Over 99.95% of the atom’s mass comes from its nucleus, and the most of the atom’s space comes from its electron orbits.   

The tiny electrons are moving fast and are ‘all over the map’ so if you could see an atom through a microscope it might look like a fuzzy ball shown at the right. 

When scientists could count the number of protons in the nucleus of different elements, they realized this number corresponded exactly to the Atomic Number of the element.  It seemed that what element an atom belongs to depended only on this number of protons.

Atomic Number   =   Number of protons in the nucleus

An atom’s identity, that is,  whether it is H or Al or Pb, depends completely on the number of protons in the nucleus.  Atomic Number was redefined as the number of protons in the nucleus, rather than its place in the list of atoms from lightest to heaviest (although this was still true). The smallest atom, hydrogen, has one proton in its nucleus so it has an Atomic Number of 1.   The next largest atom, helium, has two protons in its nucleus so it has an Atomic Number of 2, and so on until we reach the larger atoms such as Uranium with 92 protons in its nucleus giving it an Atomic Number of 92.  The number of protons determines what element it is, how it will behave and what properties it will have- its colour, odour, state (solid, liquid or gas), hardness, magnetism, electrical conductivity and flammability etc.   Each element has only one Atomic Number, and each Atomic Number belongs to only one element.  For example, zinc is the only element with an Atomic Number of 30, and an element with Atomic Number 30 can only be zinc.

About this exercise
Copy, word for word, the part of the atomic number passage that begins with the words "The tiny electrons" and ends with "at the right.".

Listed records
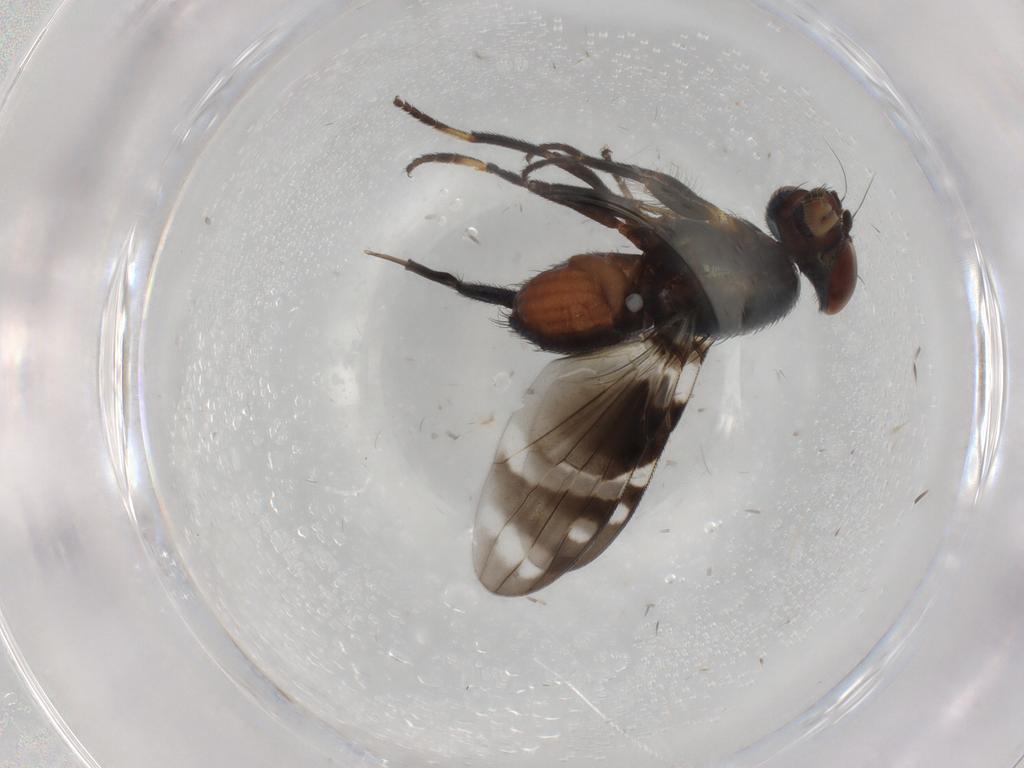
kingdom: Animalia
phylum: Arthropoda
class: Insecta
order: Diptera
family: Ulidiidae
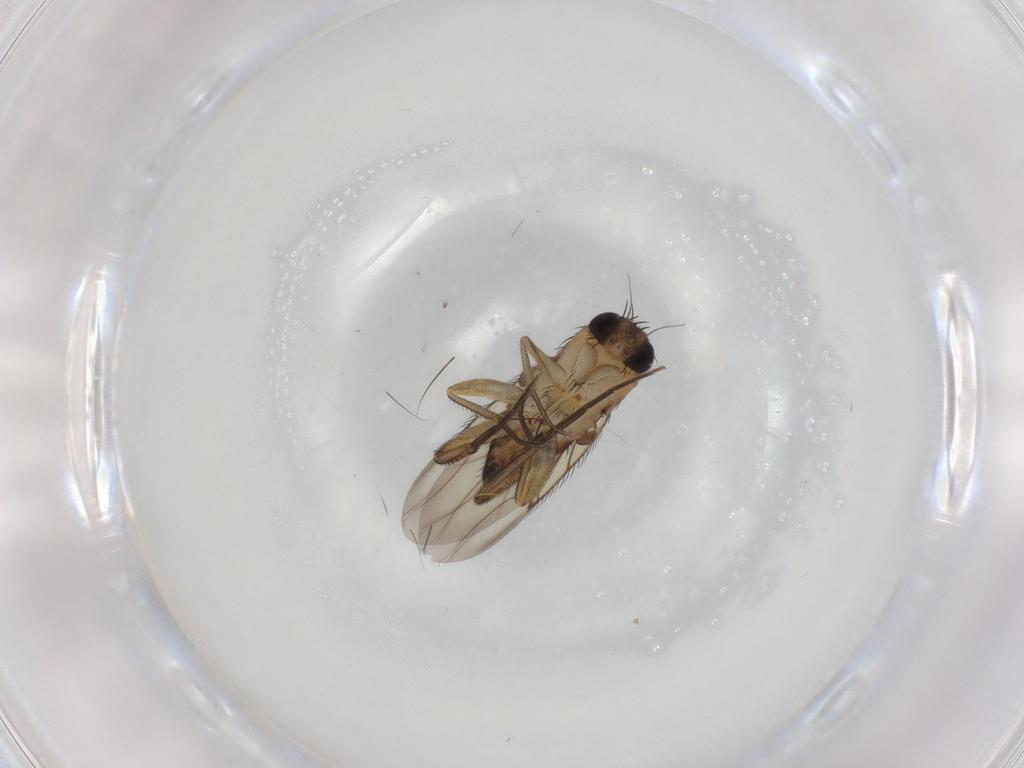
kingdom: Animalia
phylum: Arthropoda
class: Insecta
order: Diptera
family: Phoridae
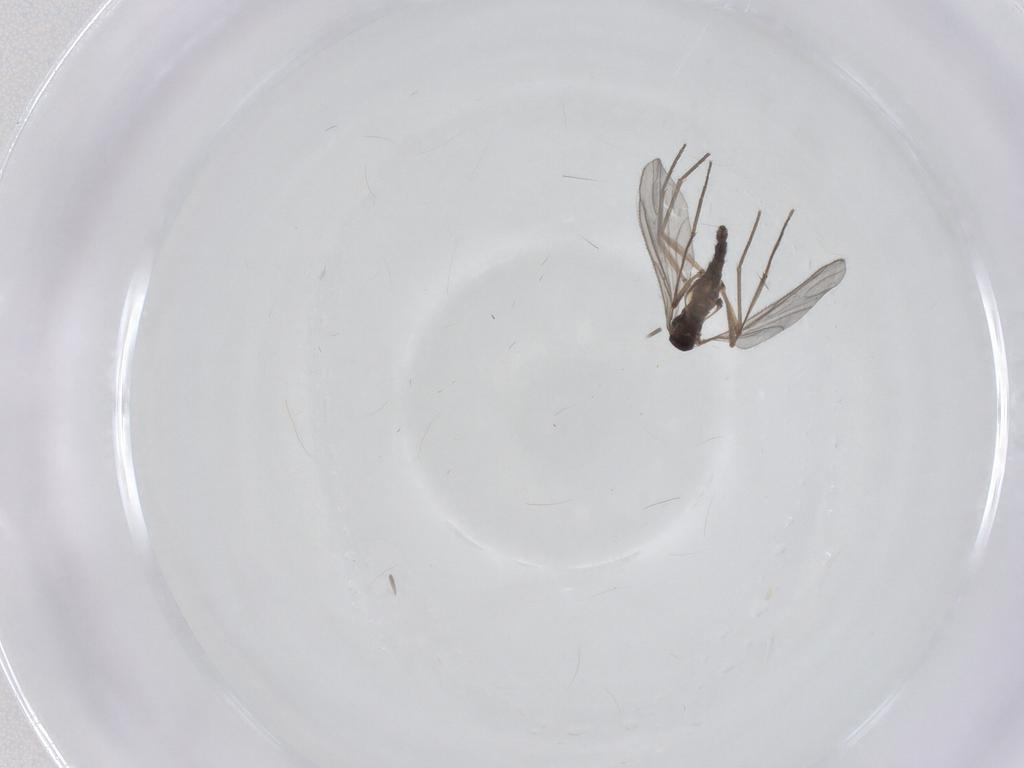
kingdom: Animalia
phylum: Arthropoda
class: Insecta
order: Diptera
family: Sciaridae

* * *

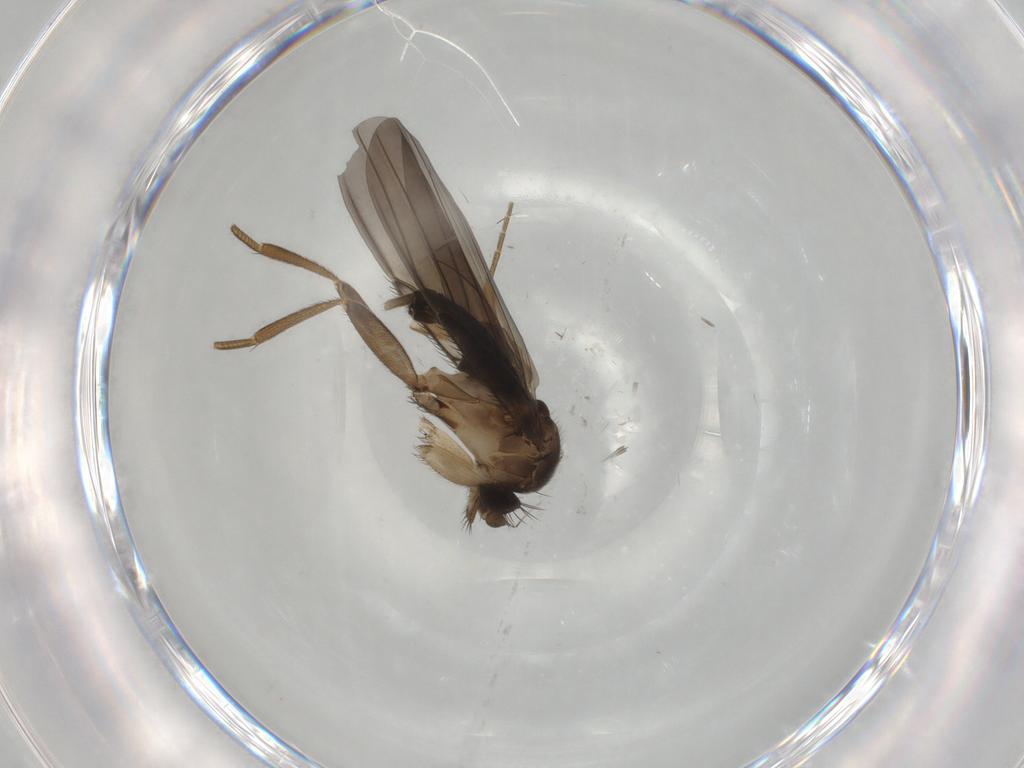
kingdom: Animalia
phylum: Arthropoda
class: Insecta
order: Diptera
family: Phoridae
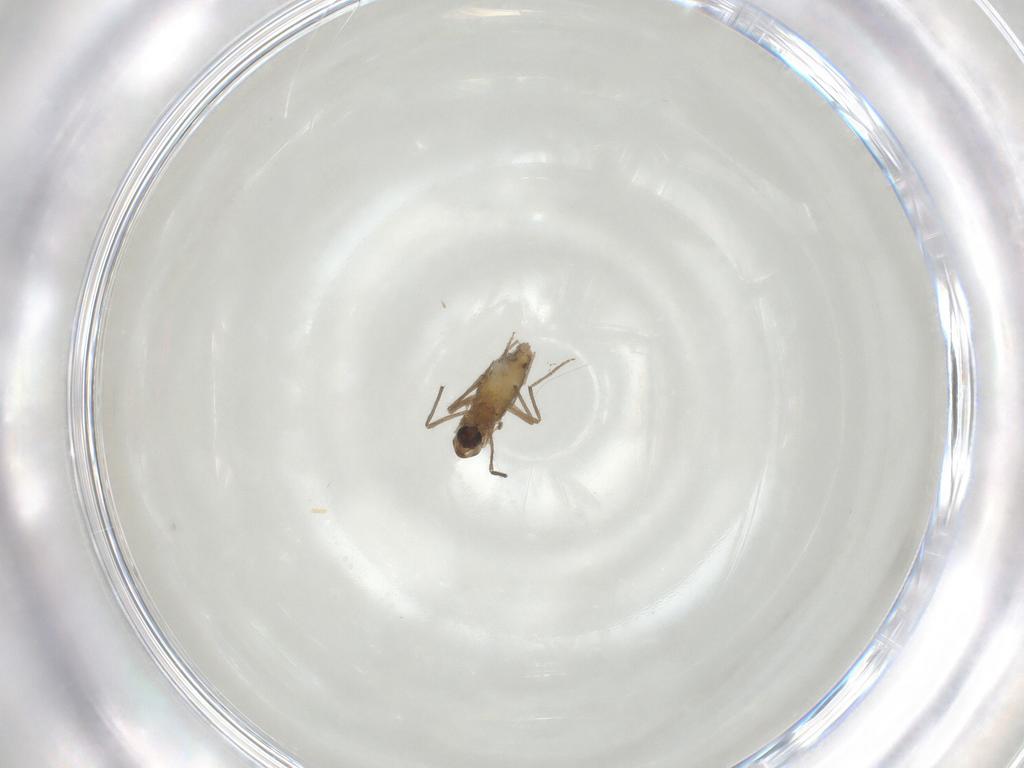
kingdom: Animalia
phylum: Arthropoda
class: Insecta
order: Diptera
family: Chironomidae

...

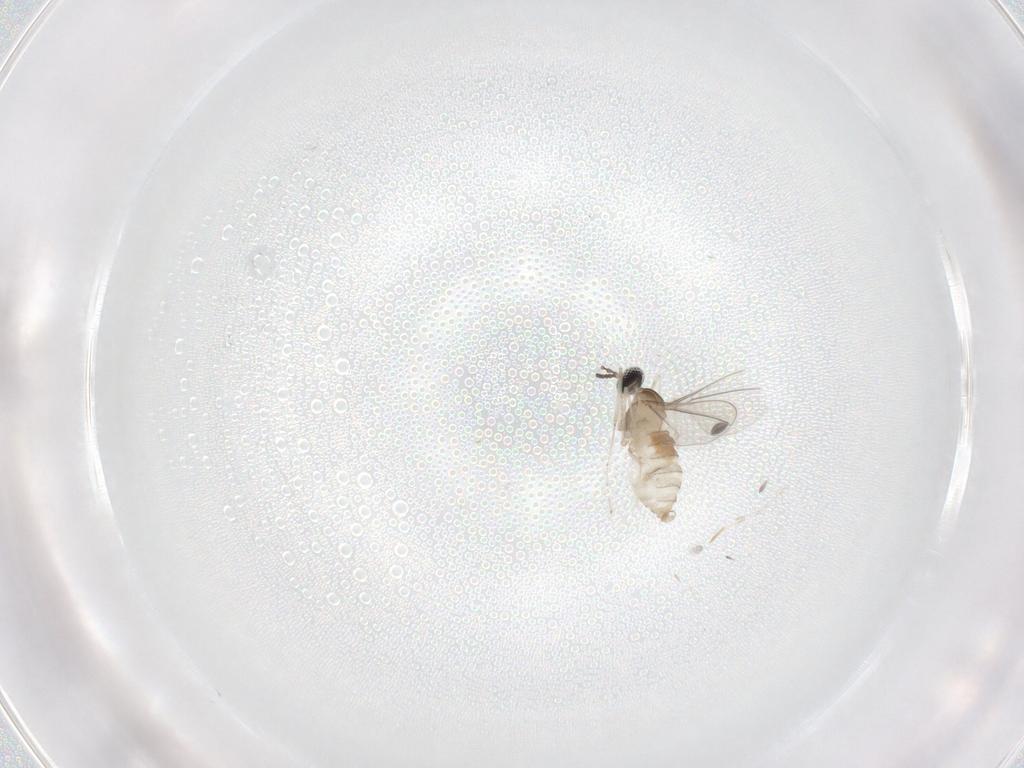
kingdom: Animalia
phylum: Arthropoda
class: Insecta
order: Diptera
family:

Exercise output
The tiny electrons are moving fast and are ‘all over the map’ so if you could see an atom through a microscope it might look like a fuzzy ball shown at the right.